Dataset entries >>
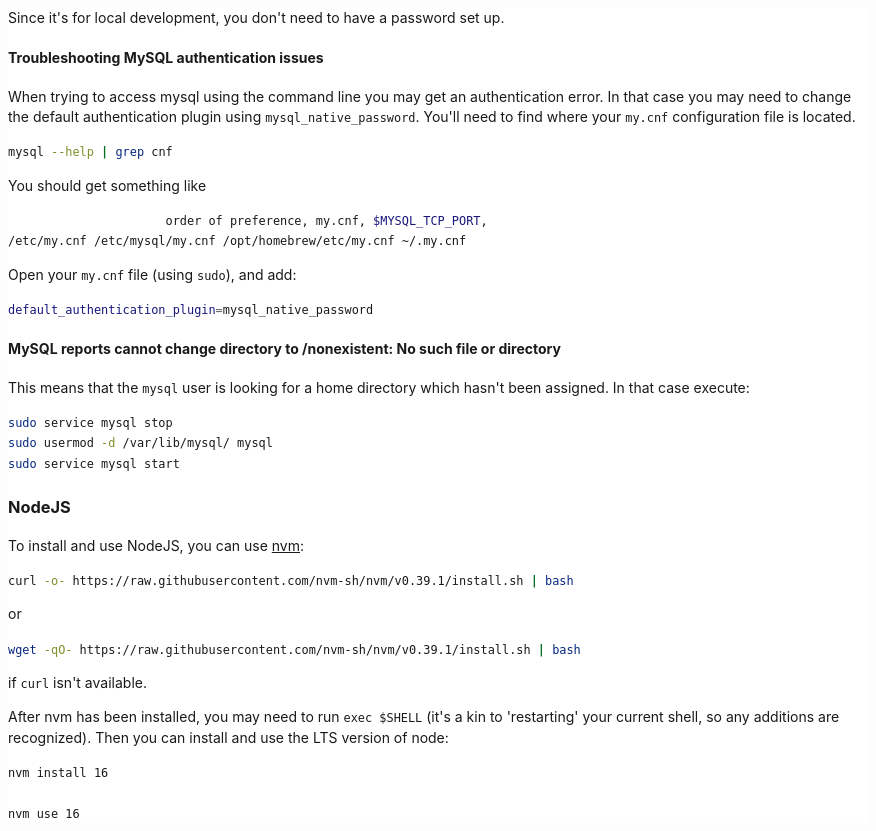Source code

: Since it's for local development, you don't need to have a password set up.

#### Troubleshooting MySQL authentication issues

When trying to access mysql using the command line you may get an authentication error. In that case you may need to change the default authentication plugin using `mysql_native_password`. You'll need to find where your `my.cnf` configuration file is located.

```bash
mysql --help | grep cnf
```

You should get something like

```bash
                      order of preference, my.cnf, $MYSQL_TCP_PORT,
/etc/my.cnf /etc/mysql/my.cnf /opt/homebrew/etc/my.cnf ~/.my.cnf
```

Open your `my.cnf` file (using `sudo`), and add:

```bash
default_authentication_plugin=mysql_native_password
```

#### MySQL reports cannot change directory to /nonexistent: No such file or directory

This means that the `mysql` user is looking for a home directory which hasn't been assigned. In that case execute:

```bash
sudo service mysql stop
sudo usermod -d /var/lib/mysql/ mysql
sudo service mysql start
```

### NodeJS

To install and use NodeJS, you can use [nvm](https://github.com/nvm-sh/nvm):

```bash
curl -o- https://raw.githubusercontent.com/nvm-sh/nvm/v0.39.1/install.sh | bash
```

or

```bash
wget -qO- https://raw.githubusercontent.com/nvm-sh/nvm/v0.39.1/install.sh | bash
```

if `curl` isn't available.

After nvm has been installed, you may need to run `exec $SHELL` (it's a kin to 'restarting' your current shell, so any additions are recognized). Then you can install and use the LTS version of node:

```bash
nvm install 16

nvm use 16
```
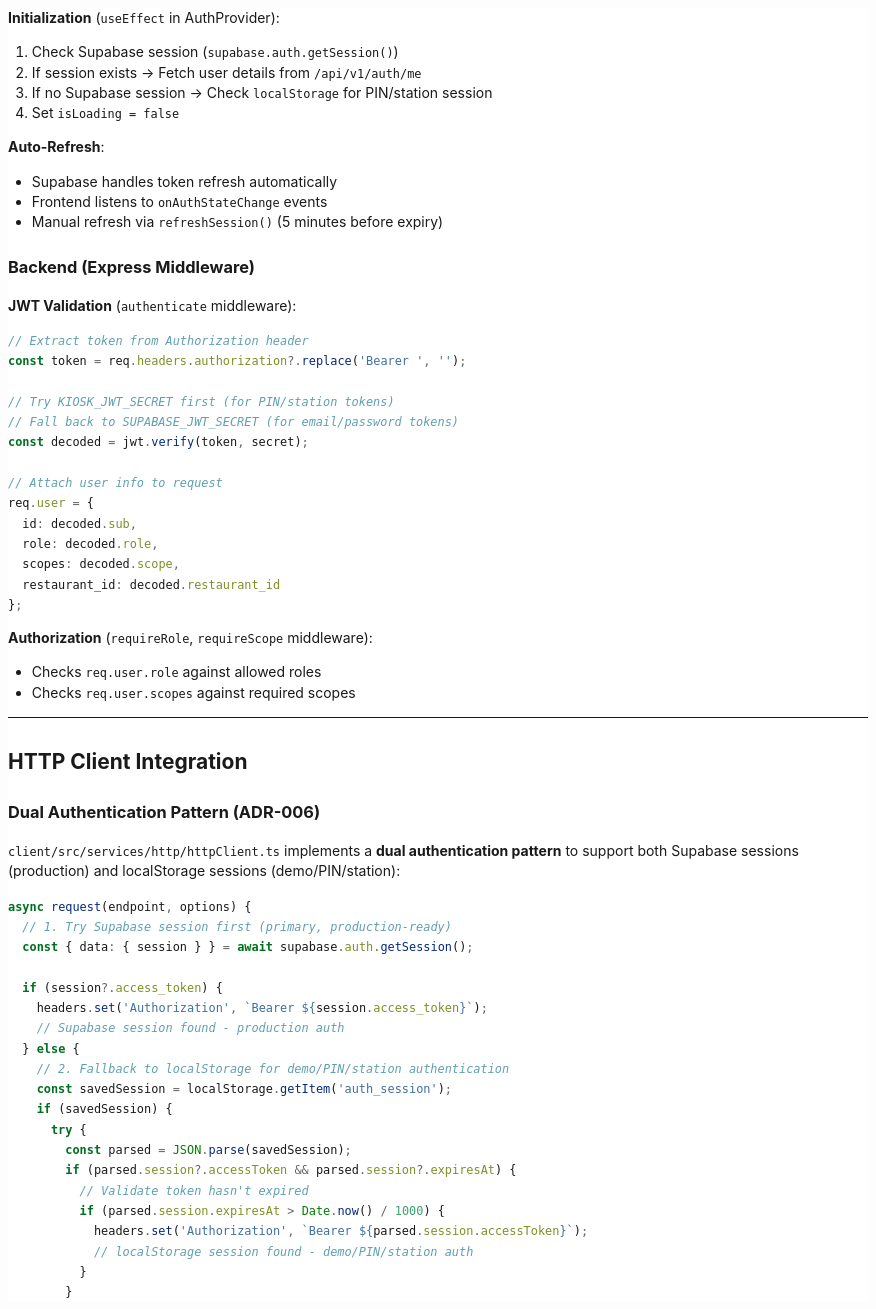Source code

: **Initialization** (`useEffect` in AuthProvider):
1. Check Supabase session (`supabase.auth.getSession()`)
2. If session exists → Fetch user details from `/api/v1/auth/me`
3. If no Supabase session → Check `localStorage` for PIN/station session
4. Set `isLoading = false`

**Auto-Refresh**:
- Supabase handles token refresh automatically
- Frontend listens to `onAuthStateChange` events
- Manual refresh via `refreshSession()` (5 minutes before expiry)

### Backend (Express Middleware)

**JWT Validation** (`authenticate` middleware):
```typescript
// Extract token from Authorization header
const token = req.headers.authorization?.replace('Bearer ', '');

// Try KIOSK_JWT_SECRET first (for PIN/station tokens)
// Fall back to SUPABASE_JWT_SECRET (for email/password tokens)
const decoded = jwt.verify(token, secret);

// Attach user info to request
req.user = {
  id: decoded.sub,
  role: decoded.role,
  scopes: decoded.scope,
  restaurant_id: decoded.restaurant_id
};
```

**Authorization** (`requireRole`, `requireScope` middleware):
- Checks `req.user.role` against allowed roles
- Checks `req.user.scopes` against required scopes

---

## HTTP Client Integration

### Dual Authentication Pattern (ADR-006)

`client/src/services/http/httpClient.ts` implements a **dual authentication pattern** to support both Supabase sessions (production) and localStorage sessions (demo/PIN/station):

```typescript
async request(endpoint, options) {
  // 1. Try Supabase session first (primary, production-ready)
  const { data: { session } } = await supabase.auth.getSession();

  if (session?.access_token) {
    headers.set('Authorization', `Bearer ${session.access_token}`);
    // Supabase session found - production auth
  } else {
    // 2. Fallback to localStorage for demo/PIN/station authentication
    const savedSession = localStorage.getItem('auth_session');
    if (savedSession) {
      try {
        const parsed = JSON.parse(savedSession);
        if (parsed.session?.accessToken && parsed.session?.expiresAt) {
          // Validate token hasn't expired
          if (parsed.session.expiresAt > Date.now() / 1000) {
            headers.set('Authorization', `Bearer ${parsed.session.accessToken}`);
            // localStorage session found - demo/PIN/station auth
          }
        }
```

Exercise goal >> In the records above, find every line that contains the word "getSession" and copy it.

Written answer >>
1. Check Supabase session (`supabase.auth.getSession()`)
  const { data: { session } } = await supabase.auth.getSession();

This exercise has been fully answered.